You are asked to reproduce the listing exactly and to omit its pictures.

§ **Data**
§ §

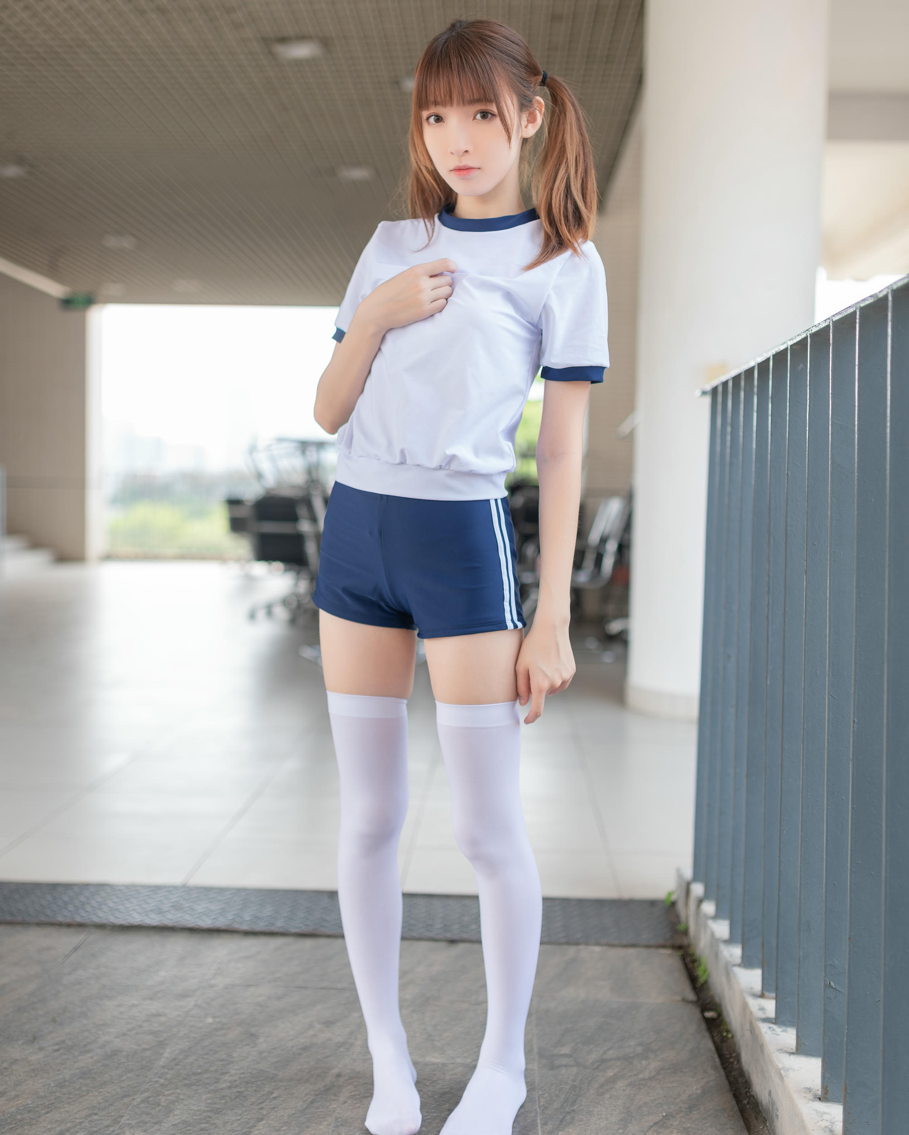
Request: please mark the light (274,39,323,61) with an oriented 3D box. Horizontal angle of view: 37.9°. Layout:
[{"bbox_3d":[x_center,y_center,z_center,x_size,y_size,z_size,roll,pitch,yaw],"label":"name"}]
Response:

§ §

§ **Response area**
Request: please mark the light (274,39,323,61) with an oriented 3D box. Horizontal angle of view: 37.9°. Layout:
[{"bbox_3d":[x_center,y_center,z_center,x_size,y_size,z_size,roll,pitch,yaw],"label":"name"}]
Response:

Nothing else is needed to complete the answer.